第13話 ■たこ焼き

 「たこ焼き」とすべきか、「タコ焼き」とすべきか悩ましい。けど本題はそんなことには関係ない。私がタコ焼きとして幼い頃(今回の舞台は私が生まれ育った、とある田舎での話)食べていたものには、タコが入っていなかった。別に騙されていたわけでなく、了解の上でのこと。駄菓子の婆さんが「喫茶店もできる」と自慢し、「食品衛生なんちゃら」という資格を取り、店でタコ焼きを焼いていた。

 ところでそのタコ焼きであるが、串に3玉刺さって10円だった。ご案内の通り、タコは入っていない。ほとんどが天かすとキャベツだった。子供相手の同種の店で、チクワを入れた所もあった。お祭りのときなどに見かける、屋台の例もこの時分は串売りが基本だった。

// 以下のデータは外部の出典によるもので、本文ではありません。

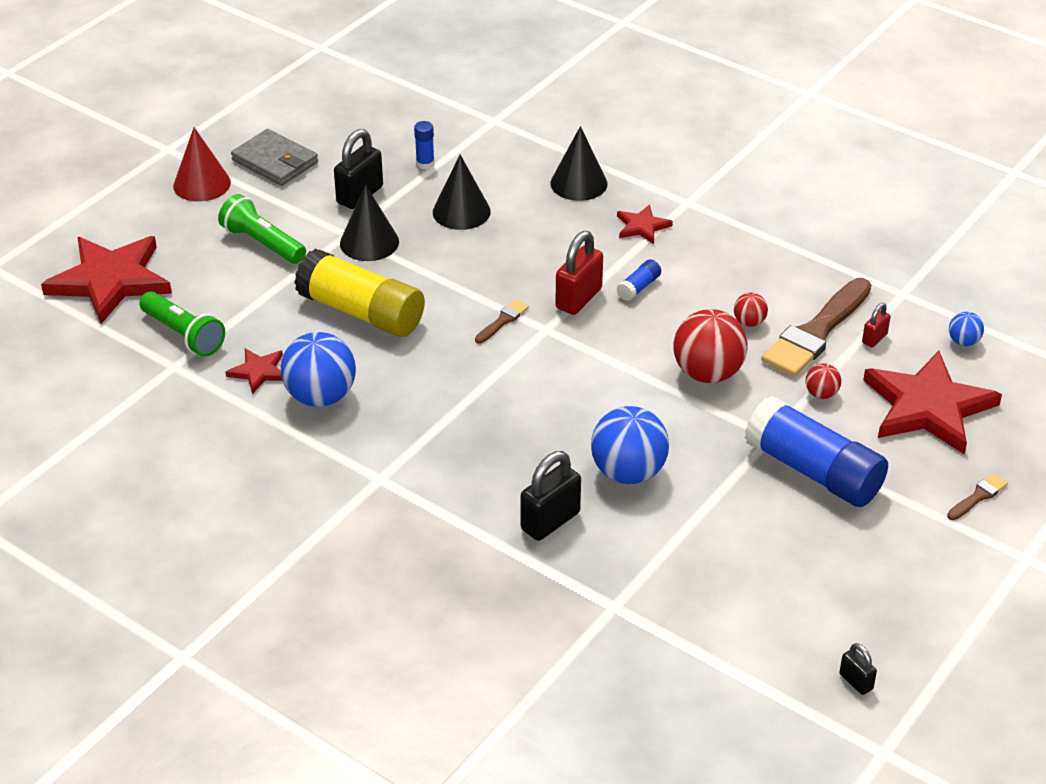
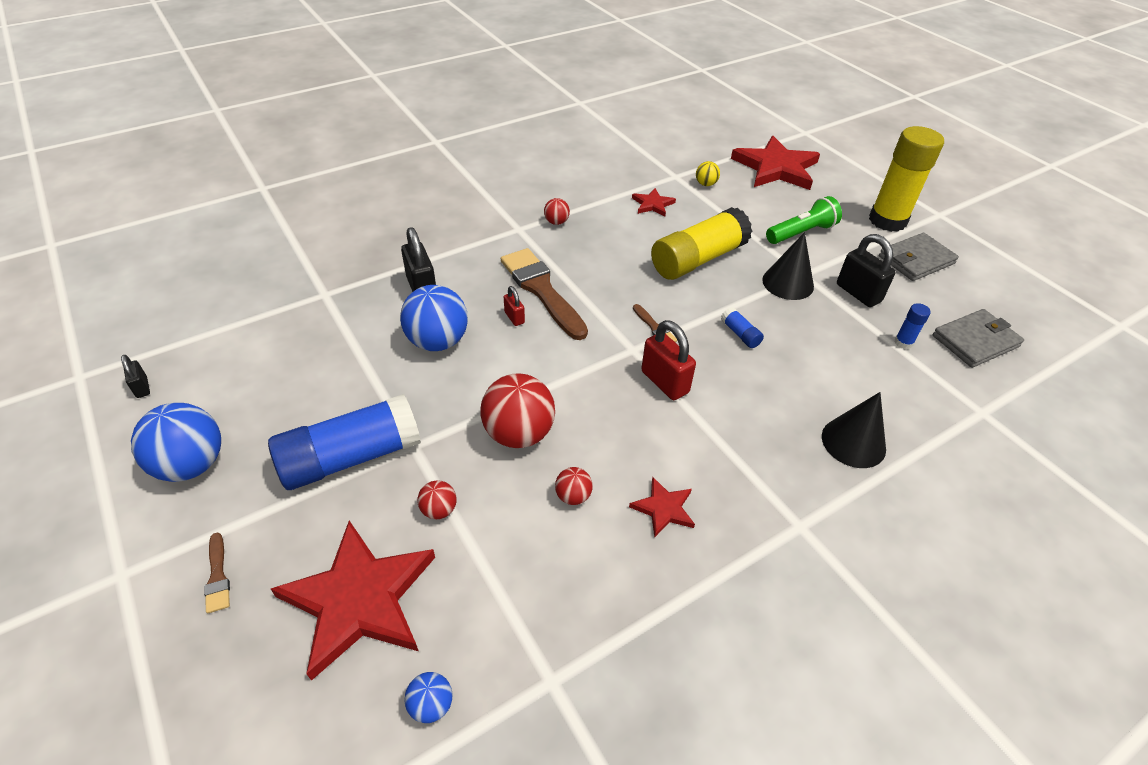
camera: 110 degrees right, 5 degrees up
green flashlight [139,291,225,357] -> yellow ball [696,161,720,186]
red cone [173,127,231,202] -> yellow glue stick [869,126,944,232]
blue ball [281,332,356,407] -> blue ball moved to [131,403,221,482]
black cone [433,155,491,230] -> none
blue glue stick [616,259,661,301] -> blue glue stick moved to [721,307,764,348]
red star [617,204,673,244] -> red star moved to [629,477,695,538]
brown brush [761,278,871,377] -> brown brush moved to [501,248,588,340]
black padlock [839,643,877,695] -> black padlock turned 75 degrees clockwise [121,355,150,398]
red padlock [862,303,891,347] -> red padlock moved to [504,286,525,326]
none -> red ball [544,198,570,225]
none -> grey wallet [933,309,1024,368]

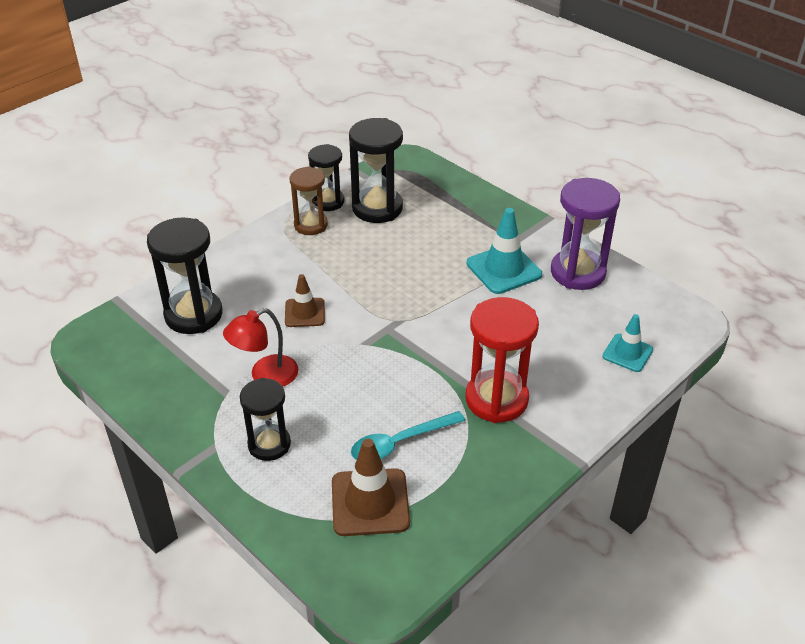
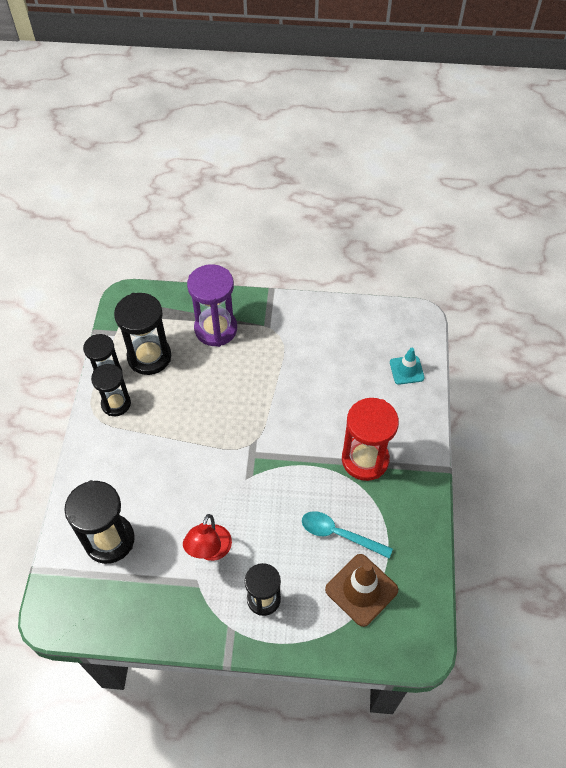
camera: 40 degrees left, 15 degrees up
brown traffic cone [285,274,325,327] -> none
brown hourglass [290,166,328,235] -> black hourglass [91,364,131,416]
turquoise spoon [351,411,465,460] -> turquoise spoon turned 90 degrees clockwise [302,511,393,558]
turquoise traffic cone [467,208,542,294] -> none
purple hourglass [551,178,620,290] -> purple hourglass moved to [187,264,237,347]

 それがいつ頃からパック売りが基本になったかはあまり明確ではないが、駄菓子屋の婆さんは相変わらず串売りを守っていた。子供相手だからしょうがない。そして、パック売りを定着させる画期的な出来事は私が小学4年生のときに起きた。車でやって来る「たこ焼き 八ちゃん」の出現である。衝撃的だった。ボックスタイプの軽自動車(スバルサンバーだったと思う)でテーマソングを奏でて現れるのである。今でもそのメロディと歌詞は覚えている。1パック250円というのは当時の水準から言えば2割ほど高いが、それなりにおいしかった。パックは袋に入れて渡されるが、その袋が重要である。そこには少年とタコのイラストと共にテーマソングの歌詞が印刷されている。学校では「見たか?」、「食ったか?」と噂しきり。フランチャイズ方式で数台の車がテリトリー毎にまわって来ていた。今は車で来ることはないようで、店を数ヶ所構えるに至っている。

 その頃のパックはどの店も10個入りだった。ところが、今の関東圏は8個入りが主流である。大阪はパックにあわせて数量を決めている様だが、8個なんてケチなことはない。12個、15個なんていうのもおかしくない。奇抜なもので「タコ焼きグラタン」なるメニューを大阪で見た。器にタコ焼きを入れ、ホワイトソースをかけ、焼いたものだった。ちょっと安心。ところでなんで関東圏は8個入りなんだろう?。タコの足が8本だからという予想は当たっているのだろうか?